PROBLEM 1 »
According to the article about the sewing group, in what year was Helene Vosters first inspired to embroider the calls to action?
PROBLEM 2 »
Reproduce a passage from the article about the sewing group, starting at the words "Helene Vosters organized" and ending after the words "public sewing group.".

---------- EXTRACT ----------

Sewing group wants people to read the TRC report

Project mixes practice with education

Helene Vosters helps a participant embroider one of the TRC calls to action onto a Canadian flag.

Photo by Callie Lugosi

The University of Winnipeg (U of W) Greenhouse Art Lab is hosting a sewing group based around the Truth and Reconciliation Commission (TRC) report. Anybody can stop by and embroider one of the calls to action in the report onto a Canadian flag.

Helene Vosters organized the sewing group. She was first inspired to embroider the calls to action in the TRC report in 2015, but she didn’t feel right about the project at the time.

“I didn’t do it, and I felt pretty sheepish about it. Who am I, as a non-Aboriginal southerner Canadian, to take this up?” Vosters says. ”And then a year passed, and I continued to think about it, and by not interacting with it, I wasn’t engaging with the call to action.”

Vosters started working on it again and decided that she would read some of the report before and after embroidering. But doing it alone made it feel isolating, and she wanted the project to be a collective labour. That’s when she started up the public sewing group. 

Roewan Crowe is the creator of the Greenhouse Art Lab, a feminist art space on campus. She’s hosting Vosters’ sewing group in her space because of her own connection to the TRC report.

“In 2009, I worked with others to co-host Justice Murray Sinclair when he was Chairperson of the Indian Residential Schools Truth and Reconciliation Commission,” Crowe says. 

“At that time, I made a public commitment to the importance of education in the process of truth and reconciliation. Supporting this project and others like it is a way to honour the commitment
I made.”

---------- DATA SEGMENT ----------

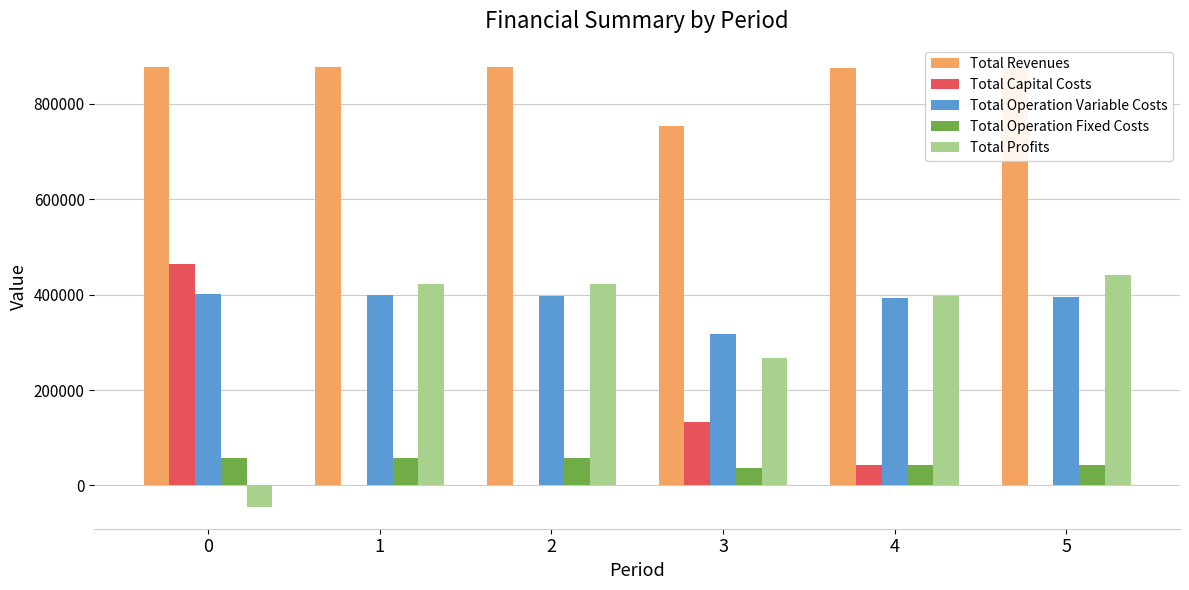

What is the highest value of the Total Operation Variable Costs series?

400519.4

----------

EXERCISE SOLUTION 1 »
2015

EXERCISE SOLUTION 2 »
Helene Vosters organized the sewing group. She was first inspired to embroider the calls to action in the TRC report in 2015, but she didn’t feel right about the project at the time.

“I didn’t do it, and I felt pretty sheepish about it. Who am I, as a non-Aboriginal southerner Canadian, to take this up?” Vosters says. ”And then a year passed, and I continued to think about it, and by not interacting with it, I wasn’t engaging with the call to action.”

Vosters started working on it again and decided that she would read some of the report before and after embroidering. But doing it alone made it feel isolating, and she wanted the project to be a collective labour. That’s when she started up the public sewing group.